OP, I really feel for you as I have been on both sides of this (abusive father and abusive exH).
My dad is emotionally abusive and my mum a hopeless codependent and enabler. I find her denial of what happened and is still happening with my F really frustrating and I feel betrayed. It minimises the impact of what he did and I'm angry that she put her need not to rock the boat ahead of her DC's wellbeing but then I also understand she is flawed because of her own abusive childhood.
I have 3 DS and left their dad when they were little but allowed contact to continue as I believed he was only abusive to me. I now see how flawed that was as a child witnessing DV is just as damaging as being abused themselves. Unfortunately I found out later he was also physically abusing them and I cut contact immediately.

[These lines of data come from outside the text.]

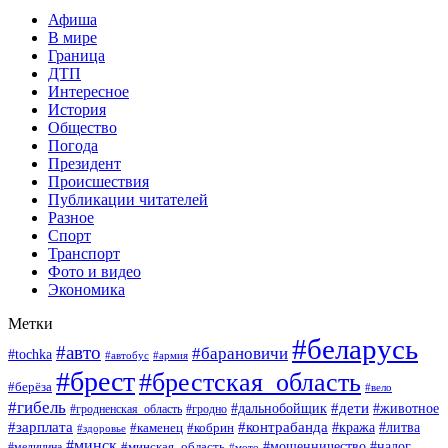
Афиша
В мире
Граница
ДТП
Интересное
История
Общество
Погода
Президент
Происшествия
Публикации читателей
Разное
Спорт
Транспорт
Фото и видео
Экономика
Метки
#беларусь
#авто
#барановичи
#tochka
#армия
#автобус
#брест
#брестская_область
#берёза
#вело
#гибель
#дети
#животное
#дальнобойщик
#гродно
#гродненская_область
#зарплата
#контрабанда
#кража
#литва
#каменец
#кобрин
#здоровье
#минск
#мошенничество
#минская_область
#налог
#медицина
#мото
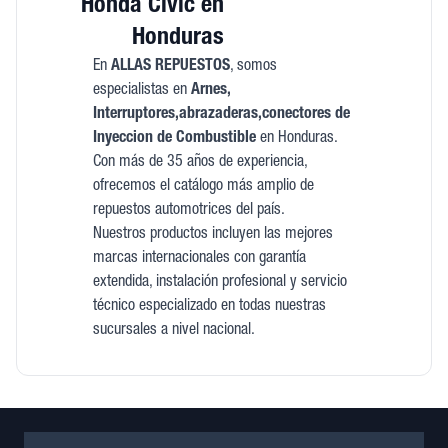
Honda Civic en
Honduras
En
ALLAS REPUESTOS
, somos
especialistas en
Arnes,
Interruptores,abrazaderas,conectores de
Inyeccion de Combustible
en Honduras.
Con más de 35 años de experiencia,
ofrecemos el catálogo más amplio de
repuestos automotrices del país.
Nuestros productos incluyen las mejores
marcas internacionales con garantía
extendida, instalación profesional y servicio
técnico especializado en todas nuestras
sucursales a nivel nacional.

I lived for a long time with a victim mentality, which didnt help me or my DC. The truth is I did allow my DC to be subjected to their father but at the same time, I was unable to see things the way I see them now. I have been an enabler and that is very painful to accept as it is the reason I'm so upset with my own mother. The truth is, you have to forgive yourself for what has happened but take accountability also.
I think the best thing you can do at this point is apologise to your son authentically. Admit you let things happen that shouldn't and that you are so sorry for that now. That you were unable to see things clearly at the time but now you have realised the impact that had on him. That's what I would love to hear from my own mum and what I tell my DC now.
I think when we are younger, it's difficult to accept that our parents are the result of their own upbringing and we hold them to very high standards. When he becomes a father himself, he may realise how difficult it is to parent when you have not healed (or recignised) your own childhood wounds and may be able to understand abit more. This has really helped me to maintain a relationship with my own DM.
You can't control how he feels at this time but you can reach out and validate his feelings which I think would be healing for you both. Keep the door open, still send him letters etc and try to call him often. Show him you are willing to try and fix your relationship and focus on his experience without being defensive or justify why you stayed.